Furthermore, a system like this is basically useless against organized crime. To date, there has been no reliable study showing that comprehensive surveillance ultimately prevents crime because crime always behaves differently.

  1. All of your chat conversations and emails will be searched for suspicious content automatically. Nothing is kept private or confidential. There is no need for a court order or even an initial suspicion to search your messages. It constantly happens automatically.
  2. Your private or intimate photos may be viewed by staff and contractors of international corporations and police authorities if an algorithm classifies the content of a message as suspicious. Your private nude photos may also be viewed by people you do not know, in whose hands your photos are not safe.
  3. Because text recognition filters looking for "child grooming" frequently flag intimate chats, flirts and sexting may be read by staff and contractors of international corporations and police authorities.
  4. You can be falsely reported and investigated for allegedly disseminating material containing child sexual exploitation. Messaging and chat control algorithms, for example, are known to flag perfectly legal vacation photos of children on a beach. According to Swiss federal police authorities, 86% of all machine-generated reports are invalid. In Germany, 40% of all criminal investigation procedures initiated for "child pornography" target minors.
  5. Expect major issues on your next international trip. Machine-generated reports on your communications may have been sent to countries with no data privacy laws, such as the United States, with uncomfortable consequences.
  6. Intelligence services and malicious hackers may be able to listen in on your private conversations and emails. If secure encryption is removed in order to screen messages, the door will be open for anyone with the technical means to read your messages — this is not limited to just government authorities.
  7. This is just the beginning. Once the technology for messaging and chat control has been established, it is simple to apply it to other applications. And who can guarantee that these incrimination machines will not be used on our smartphones and laptops in the future?

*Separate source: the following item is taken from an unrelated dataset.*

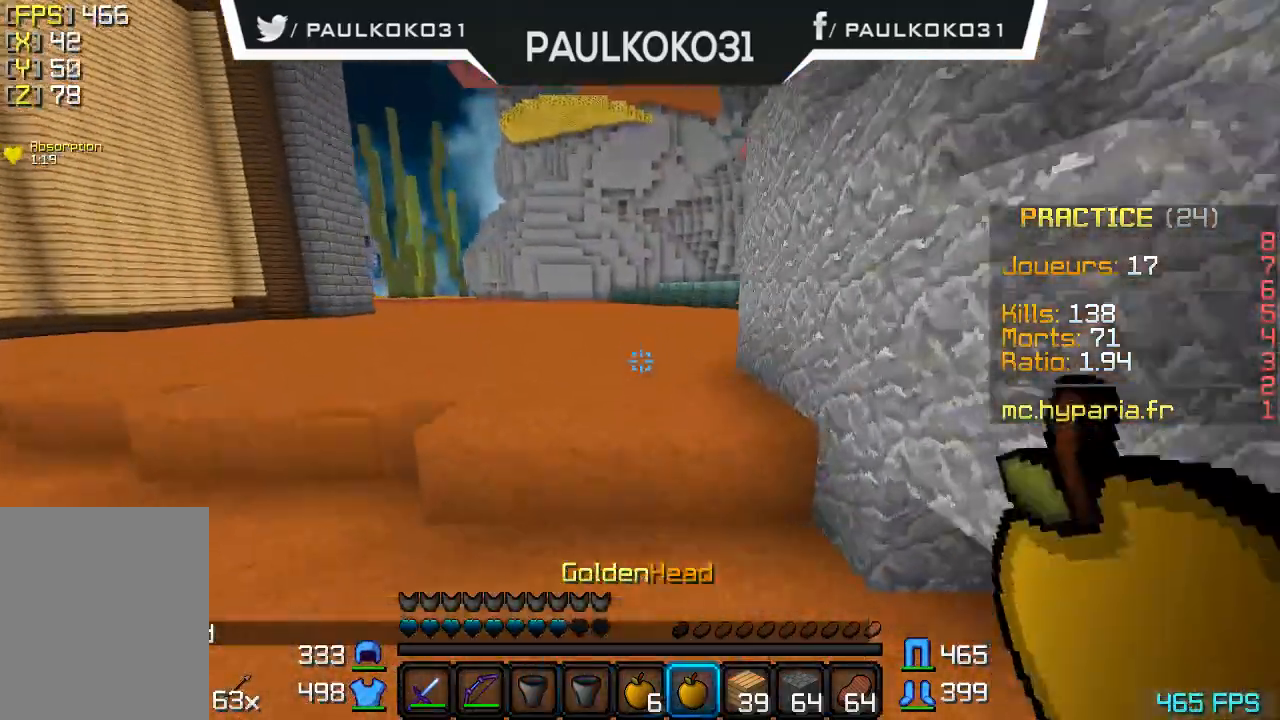
{"keys": [], "mouse": [], "events": []}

The chat control plan demonstrates the hypocrisy of the ruling class: by using child abuse as a pretext for constructing a surveillance and censorship infrastructure, it is abusing victims of abuse once again.

Faced with enormous social inequality and rising food and energy prices as a result of the Ukraine conflict, chat control is being positioned as a tool to suppress anticipated resistance and protests through undemocratic means.

After the introduction of this chat control, it is likely that the systems will be expanded to detect and automatically report depictions of police violence, demonstrations or unauthorized protests, anti-government ideas, and even satirical content.

In addition, the plans reveal the true nature of the EU: this organization, whose stated mission is the unification of the European continent under the banner of freedom and democracy, is developing the surveillance techniques of a dictatorship. The European Union is a communist confederation of states that assists its member states in imposing anti-democratic measures.

The issue with the systematic abolition of digital liberties is more complex. Even if the systems are "only" used for comparatively "good" purposes today, they will remain in place indefinitely. Just like the data itself. People must understand that the NSA or other intelligence agencies have saved every byte of data they could get ahold on. It's not like the Simpsons portrayed a massive hall of federal agents listening in on your conversations in real time. Your data is intercepted and either immediately scanned or stored to be scanned later or whenever the batch of data is due to be scanned by automated processes. Every day of your life, you are sitting in a database, waiting to be looked at.

The Taliban's acquisition of biometric data from the US military should make the problem clear to everyone: there is no such thing as secure data. If data is available, it will always be misused.